Bogotá — Former US President Donald Trump faces 34 charges before the US justice system for alleged irregular payments to Stormy Daniels, an adult film star, to dissuade her from disclosing a sexual relationship between the two to the public.
Behind the trial is Juan Manuel Merchan, a Colombian judge of the Supreme Court of the state of New York with a reputation for being strict.
Trump pleaded not guilty to the 34 charges against him in a trial that has paralyzed the country, and as the first former US president in history to face criminal charges.
Trump, who held office from 2017-2021, allegedly made improper payments of $130,000 to Daniels before the 2016 presidential election to cover up an alleged decade-long infidelity.
In the case, the majority of charges have to do with alleged “falsification of business records in the first degree,” which would represent “violations of Penal Code section 175.10.”
The spotlight is on this case as Trump, 76, seeks the Republican nomination for the 2024 presidential race.
Colombia-born Merchan was in charge of the arraignment against the former president. Born in Bogotá, he moved to the US when he was six years old and lived in Queens, in New York.
He was educated at the public Baruch College and Hofstra University School of Law.

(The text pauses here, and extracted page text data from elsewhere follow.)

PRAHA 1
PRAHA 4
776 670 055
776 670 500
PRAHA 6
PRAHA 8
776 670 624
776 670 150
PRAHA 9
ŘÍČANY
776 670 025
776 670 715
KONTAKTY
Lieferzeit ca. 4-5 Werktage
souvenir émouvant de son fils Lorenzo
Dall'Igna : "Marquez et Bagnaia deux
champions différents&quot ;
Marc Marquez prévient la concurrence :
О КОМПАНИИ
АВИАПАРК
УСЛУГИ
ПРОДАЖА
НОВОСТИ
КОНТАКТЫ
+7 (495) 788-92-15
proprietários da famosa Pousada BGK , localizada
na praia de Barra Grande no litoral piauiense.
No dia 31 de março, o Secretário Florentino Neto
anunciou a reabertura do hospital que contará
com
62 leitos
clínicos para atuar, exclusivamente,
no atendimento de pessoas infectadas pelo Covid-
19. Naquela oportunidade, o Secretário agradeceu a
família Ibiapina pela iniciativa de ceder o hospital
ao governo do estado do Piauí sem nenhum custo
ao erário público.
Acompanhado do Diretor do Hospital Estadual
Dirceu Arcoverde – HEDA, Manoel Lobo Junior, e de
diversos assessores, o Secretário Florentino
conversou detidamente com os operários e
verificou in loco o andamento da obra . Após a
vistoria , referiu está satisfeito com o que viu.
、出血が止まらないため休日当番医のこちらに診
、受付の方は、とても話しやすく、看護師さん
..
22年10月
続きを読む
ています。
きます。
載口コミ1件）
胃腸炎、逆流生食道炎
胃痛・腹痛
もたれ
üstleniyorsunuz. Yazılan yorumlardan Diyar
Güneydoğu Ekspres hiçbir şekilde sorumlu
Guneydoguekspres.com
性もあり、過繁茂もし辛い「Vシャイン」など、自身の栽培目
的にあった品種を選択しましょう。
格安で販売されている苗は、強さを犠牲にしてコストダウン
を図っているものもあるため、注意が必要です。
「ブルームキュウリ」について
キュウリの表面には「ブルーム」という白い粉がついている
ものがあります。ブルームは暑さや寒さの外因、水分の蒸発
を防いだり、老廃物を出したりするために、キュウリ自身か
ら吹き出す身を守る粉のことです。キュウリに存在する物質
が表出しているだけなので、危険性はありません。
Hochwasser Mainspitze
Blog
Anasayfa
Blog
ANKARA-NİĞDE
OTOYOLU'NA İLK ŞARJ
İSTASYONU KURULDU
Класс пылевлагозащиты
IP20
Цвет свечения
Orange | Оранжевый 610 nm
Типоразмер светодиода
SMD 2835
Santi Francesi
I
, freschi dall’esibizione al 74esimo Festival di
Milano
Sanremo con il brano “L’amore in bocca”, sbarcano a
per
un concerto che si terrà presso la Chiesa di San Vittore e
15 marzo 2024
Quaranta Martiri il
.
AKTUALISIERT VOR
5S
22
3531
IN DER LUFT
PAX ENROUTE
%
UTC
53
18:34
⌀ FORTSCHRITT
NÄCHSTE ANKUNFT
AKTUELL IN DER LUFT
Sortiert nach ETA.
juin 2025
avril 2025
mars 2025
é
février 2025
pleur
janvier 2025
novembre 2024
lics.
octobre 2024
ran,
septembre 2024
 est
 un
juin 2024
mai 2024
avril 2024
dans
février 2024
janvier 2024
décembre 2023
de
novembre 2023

In 1994, Merchan became a Manhattan prosecutor, in the same office that indicted Trump.
He has been a judge since 2006, when former New York City mayor Michael Bloomberg nominated him as a family court judge in the Bronx, and since 2009 he has worked at the New York State Attorney’s Office.
Merchan was in charge of warning the defendant that he must comply with the rules and told the former president that he is expected to appear in court, Bloomberg News reported, and stressed that if Trump fails to do so, the trial could continue without him.
The Colombia-born judge also presided over the case against Allen Weisselberg, former CFO of the Trump Organization. Weisselberg was convicted after pleading guilty to tax fraud in August, and testified against two Trump Organization companies.
Merchan also oversaw the case of Steve Bannon, a former advisor to Trump, for criminal fraud.
Trump went so far as to say on his Truth Social platform that Merchan hates him. However, his lawyer, Joe Tacopina, said they do not plan to request that the judge be removed from the case.
Prosecutors expressed concern over social media posts they deemed irresponsible on the part of Donald Trump, who in the past has used this medium to launch pulses about his case.
Judge Merchan asked Trump to “please refrain from making statements that may incite violence or civil unrest”.
Trump’s controversial statements on social media included a warning that if he was indicted there would be “potential death and destruction”.
According to people close to Merchan, he is a strong-armed judge with a reputation for sternness, tolerating no interruptions.
But at the same time, they describe him as compassionate and even conservative in his actions, such as the time he held a hearing in the Bannon case without notifying the press or the public, Bloomberg recalled.
Trump was first indicted in December 2019 for abuse of power and obstruction of Congress.
And he was indicted a second time in January 2021 for incitement to insurrection after the violent assault on Congress on January 6 of that year.
After his term ended on January 20, 2021, Trump moved to his Mar-a-Lago club in Palm Beach, Florida.
More than a year after Twitter, Facebook and YouTube vetoed Trump following the events of January 6, 2021, when a crowd of the former president’s supporters stormed the Capitol, heeding Trump’s own messages inciting violence, he launched his own social network, Truth Social, in February 2022.